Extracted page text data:

Segment Open

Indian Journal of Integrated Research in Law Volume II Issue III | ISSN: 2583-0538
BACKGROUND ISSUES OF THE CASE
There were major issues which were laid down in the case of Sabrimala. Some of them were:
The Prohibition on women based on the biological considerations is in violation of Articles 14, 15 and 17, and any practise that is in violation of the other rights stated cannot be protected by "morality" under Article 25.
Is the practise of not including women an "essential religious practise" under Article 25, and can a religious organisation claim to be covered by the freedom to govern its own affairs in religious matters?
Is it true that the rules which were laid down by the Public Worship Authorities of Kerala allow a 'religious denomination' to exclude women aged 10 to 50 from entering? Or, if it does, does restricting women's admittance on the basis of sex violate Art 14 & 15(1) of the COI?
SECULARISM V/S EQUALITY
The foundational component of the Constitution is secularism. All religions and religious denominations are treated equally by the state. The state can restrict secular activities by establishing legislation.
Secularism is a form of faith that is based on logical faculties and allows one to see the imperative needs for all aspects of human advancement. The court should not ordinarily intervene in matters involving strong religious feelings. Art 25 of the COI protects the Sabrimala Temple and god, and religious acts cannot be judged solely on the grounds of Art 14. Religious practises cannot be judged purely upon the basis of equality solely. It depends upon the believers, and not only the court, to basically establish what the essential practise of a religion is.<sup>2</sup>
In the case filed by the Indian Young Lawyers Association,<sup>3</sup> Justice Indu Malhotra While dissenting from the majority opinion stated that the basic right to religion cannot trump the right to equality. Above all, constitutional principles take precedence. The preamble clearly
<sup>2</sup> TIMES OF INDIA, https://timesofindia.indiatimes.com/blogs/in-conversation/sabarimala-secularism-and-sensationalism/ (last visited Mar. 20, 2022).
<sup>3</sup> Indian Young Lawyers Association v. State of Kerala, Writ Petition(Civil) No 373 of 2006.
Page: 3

Segment Closed

TASK ITEM >> Return, from the entries, each line that holds "were".

TASK SOLUTION >>
There were major issues which were laid down in the case of Sabrimala. Some of them were:
Is it true that the rules which were laid down by the Public Worship Authorities of Kerala allow a 'religious denomination' to exclude women aged 10 to 50 from entering? Or, if it does, does restricting women's admittance on the basis of sex violate Art 14 & 15(1) of the COI?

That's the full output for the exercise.